De rechtbank neemt voorts in aanmerking dat de verdeling van de zorg- en opvoedingstaken sinds de scheiding van partijen in 2009 in meerdere gerechtelijke procedures onderwerp van geschil is geweest en dat de kwaliteit van de communicatie over de kinderen op dit moment nog altijd te wensen overlaat. Naar het oordeel van de rechtbank bestaat het risico dat de verstandhouding tussen partijen en het overleg over de kinderen verder zullen verslechteren wanneer V op dit moment gaat verhuizen. De contactregeling zal door de verhuizing immers niet alleen onvermijdelijk inhoudelijke wijzigingen ondergaan, maar ook in praktische zin (zoals het halen en brengen) meer van partijen vragen, waardoor het niet denkbeeldig is dat ook de uitvoering van de regeling in gevaar komt. Het behoeft volgens de rechtbank geen betoog dat dit niet in het belang van de kinderen zal zijn.

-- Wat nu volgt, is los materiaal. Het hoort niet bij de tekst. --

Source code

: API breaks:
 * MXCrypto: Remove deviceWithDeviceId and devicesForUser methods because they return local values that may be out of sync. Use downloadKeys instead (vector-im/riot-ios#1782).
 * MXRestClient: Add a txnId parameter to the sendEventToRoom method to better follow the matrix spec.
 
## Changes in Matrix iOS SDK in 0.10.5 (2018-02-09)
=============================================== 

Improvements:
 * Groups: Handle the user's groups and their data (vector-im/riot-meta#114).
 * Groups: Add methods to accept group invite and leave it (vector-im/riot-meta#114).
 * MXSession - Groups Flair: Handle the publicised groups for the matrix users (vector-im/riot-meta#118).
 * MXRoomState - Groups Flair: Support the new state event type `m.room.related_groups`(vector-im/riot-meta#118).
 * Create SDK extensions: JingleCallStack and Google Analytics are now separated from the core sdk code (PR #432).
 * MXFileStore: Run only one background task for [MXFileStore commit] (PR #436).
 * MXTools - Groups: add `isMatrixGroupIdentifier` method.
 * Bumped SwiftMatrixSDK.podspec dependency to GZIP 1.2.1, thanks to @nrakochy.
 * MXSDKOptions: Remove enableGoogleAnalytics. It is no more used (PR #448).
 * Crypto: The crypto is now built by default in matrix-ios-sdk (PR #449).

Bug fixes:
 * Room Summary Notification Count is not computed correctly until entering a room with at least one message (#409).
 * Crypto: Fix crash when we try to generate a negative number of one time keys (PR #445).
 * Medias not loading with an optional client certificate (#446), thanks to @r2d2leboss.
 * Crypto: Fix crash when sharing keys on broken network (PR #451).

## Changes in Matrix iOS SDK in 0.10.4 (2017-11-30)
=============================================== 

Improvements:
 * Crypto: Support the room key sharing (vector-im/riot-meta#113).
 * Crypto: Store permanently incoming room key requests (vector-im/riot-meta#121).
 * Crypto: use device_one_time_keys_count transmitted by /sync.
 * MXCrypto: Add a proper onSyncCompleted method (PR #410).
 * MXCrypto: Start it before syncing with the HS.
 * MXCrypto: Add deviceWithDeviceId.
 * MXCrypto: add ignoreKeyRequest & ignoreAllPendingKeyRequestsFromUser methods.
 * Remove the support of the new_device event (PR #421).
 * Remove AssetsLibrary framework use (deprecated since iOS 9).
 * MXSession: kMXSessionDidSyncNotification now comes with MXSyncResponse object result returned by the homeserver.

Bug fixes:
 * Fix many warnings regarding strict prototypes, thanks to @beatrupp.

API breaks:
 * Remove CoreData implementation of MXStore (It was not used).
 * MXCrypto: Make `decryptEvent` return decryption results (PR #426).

Het feit dat V de kinderen nog niet heeft geïnformeerd over de verhuizing, waardoor de rechtbank vraagtekens zet bij de mate waarin de verhuizing is voorbereid, en de zeer stellige opvatting van M dat de verhuizing erg snel komt na een korte periode van rust en stabiliteit rondom de omgang, zijn daarbij complicerende factoren. Dat V bereid is om met M over compensatiemogelijkheden te spreken, doet hier niet aan af.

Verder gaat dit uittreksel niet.